Die Häftlinge in Buchenwald hegten verschiedene Vermutungen darüber, was die SS mit der
Einrichtung eines Bordells bezwecken könnte. Die illegale Parteileitung der KP vermutete,
daß die SS damit versuchen wollte, erstens die politischen Häftlinge auszuspionieren (also
dass die Frauen Spitzeldienste für die SS verrichten würden) und sie sich durch den Besuch
des Bordells korrumpierbar machen würden. Dies führte dazu, daß die illegale Parteistruktur
im Lager Buchenwald zum Boykott des Bordells für alle politischen Häftlinge aufrief. Auch
soziale Erwägungen hielten die Politischen vom Besuch des Bordells ab, denn das Geld, über
das sie verfügten, wurde ihnen oft von ihren Familien geschickt. Aus diesen Gründen, und
nicht zum Schutz der sexuell mißbrauchten Frauen, wurde zu einem Boykott des Bordells
aufgerufen. Sowohl männliche als auch weibliche ehemalige Häftlinge berichten aber, daß der
Boykott nur zum Teil eingehalten wurde. Bei einem Überprüfungsverfahren der
Parteikontrollkommission der KPD Buchenwald nach dem Krieg wurden z.B. neun Rügen wegen des
"Besuchs des Sonderbaus" ausgesprochen.
Heute
Bis heute wird die Existenz eines Häftlingsbordells von vielen Stellen ignoriert.1 Es wird
nach wie vor in offiziellen Führungen über die Gedenkstätte totgeschwiegen und es ist nicht
auf dem aktuellen Plan des KZ Geländes eingezeichnet. In anderen KZ Gedenkstätten, wie in
Mittelbau-Dora, wird die Existenz eines Bordells sowohl auf einer Tafel als auch in den
Führungen benannt.
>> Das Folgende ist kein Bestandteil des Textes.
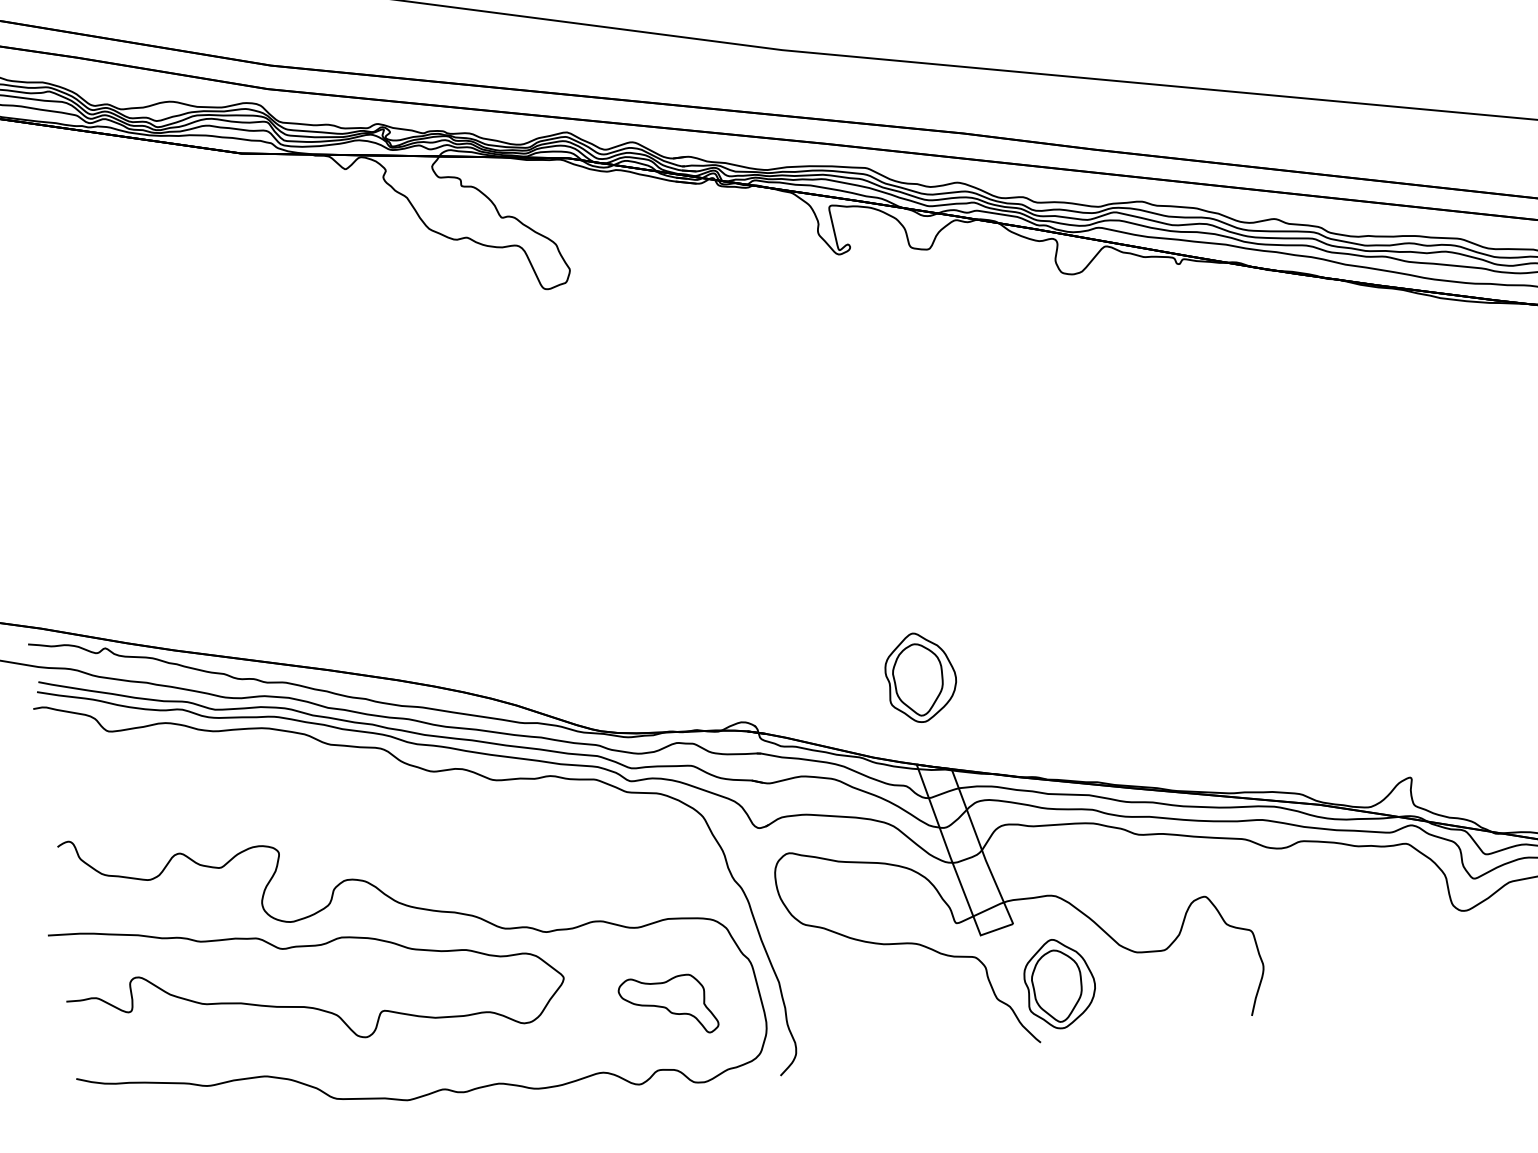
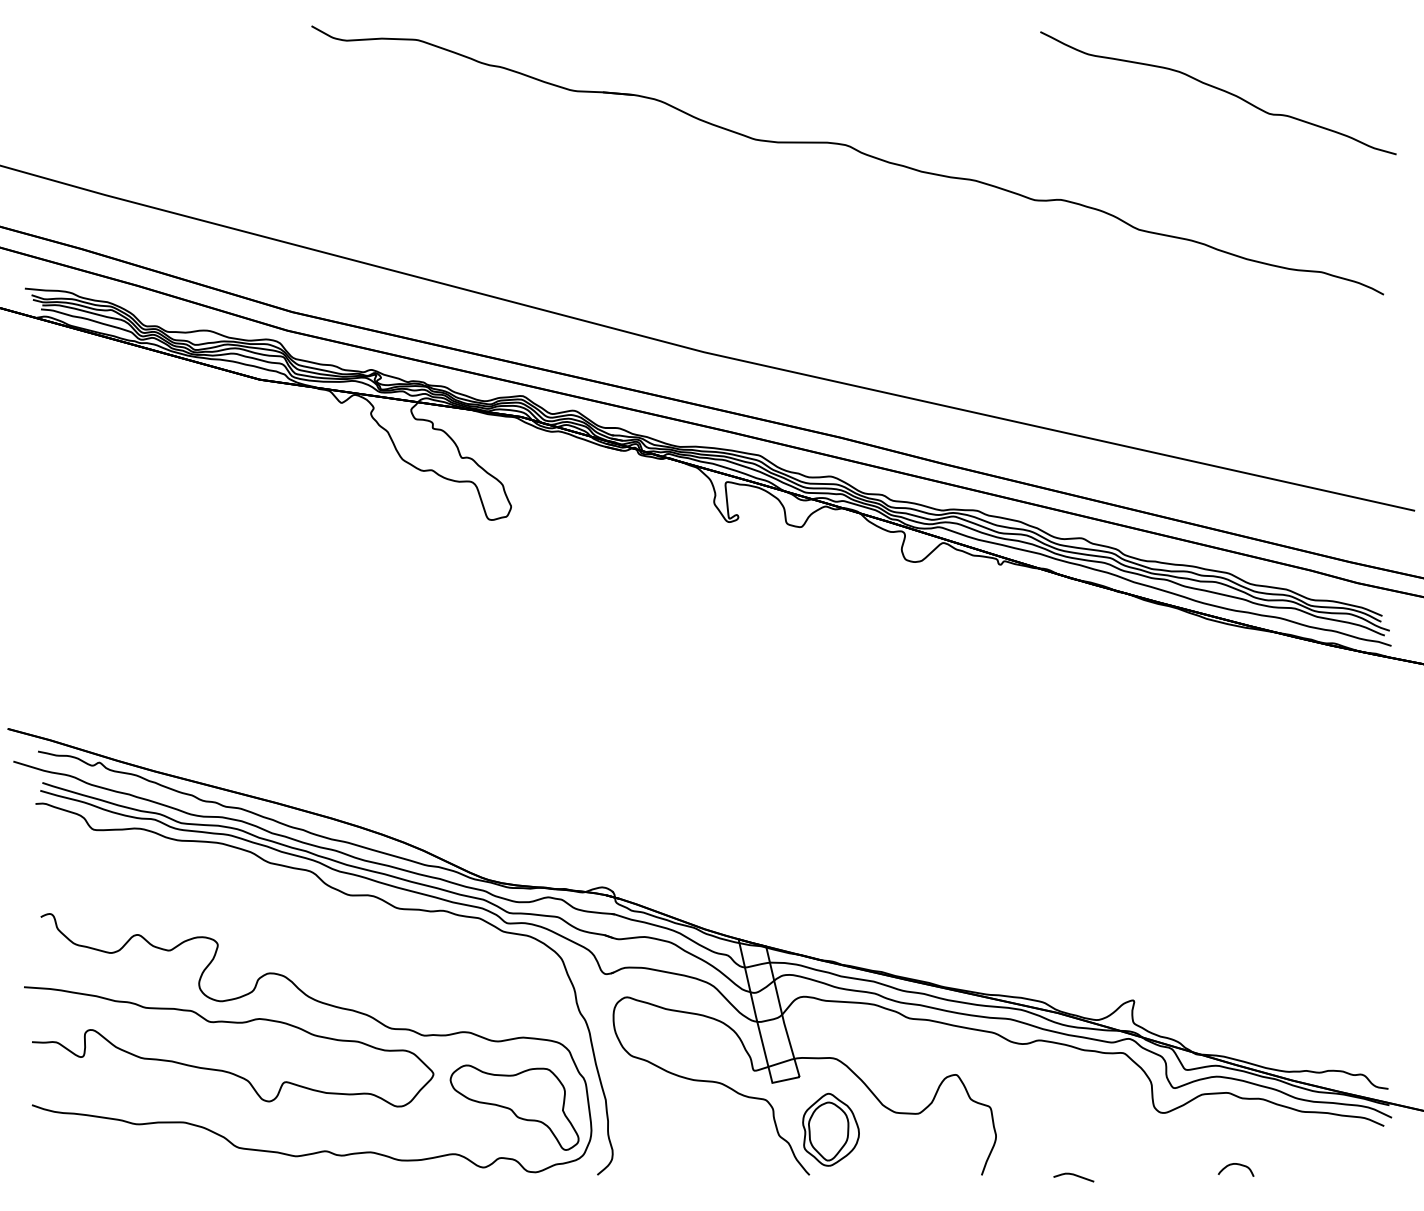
part: (920, 677) -> (750, 869), removed
curve: (1364, 1001) -> (1073, 1175), added
part: (668, 1006) -> (514, 1107), size x1.67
Auch die Befürchtung der ehemaligen politischen Gefangenen, das Bild vom
Lageralltag könnte dadurch relativiert werden, trägt zu dem bis heute praktizierten
Nicht - Umgang mit dem Thema Lagerbordelle bei. Dies führt dazu, daß die Frauen nach wie
vor weiter abgewertet werden und erschwert ihnen damit, eine Stimme für das ihnen angetane
Verbrechen zu finden.
Um diesem Schweigen und der dadurch verursachten Sprachlosigkeit entgegenzuwirken, fordern
wir einen offenen Umgang mit der Existenz des Häftlingsbordells. Für wichtig erachten wir,
daß das Fundament, auf dem das Bordell stand, ausgegraben wird und den dort arbeitenden
Frauen zum Gedenken eine Tafel aufgestellt wird. Dies würde auch bedeuten, daß der Standort
des Gebäudes in den Lageplänen des KZ - Geländes eingezeichnet und in den offiziellen
Führungen erwähnt wird.
Das Grauen, die Unmenschlichkeit und die Menschenverachtung der nationalsozialistischen
Vernichtungspolitik in Verbindung mit den Vernichtungs- und Verwertungsinteressen des
Kapitalismus wird unserer Meinung nach durch die Existenz von Bordellen in
Konzentrationslagern nicht relativiert. Im Gegenteil: es ist ein weiterer perverser Ausdruck
der Ausbeutung von Menschen.
Paul, Christa: Zwangsprostitution. Staatlich errichtete Bordelle im Nationalsozialismus.
1994
1 Neben den Häftlingsbordellen gab es in den meisten Konzentrationslagern auch Bordelle
für die SS. Der Standort des SS Bordells kann in Buchenwald nicht genau bestiummt werden,
die Existenz ist nachweisbar. Wieviele Frauen dort mißbraucht wurden, was aus ihnen geworden
ist ist bisher nicht nachzuvollziehen.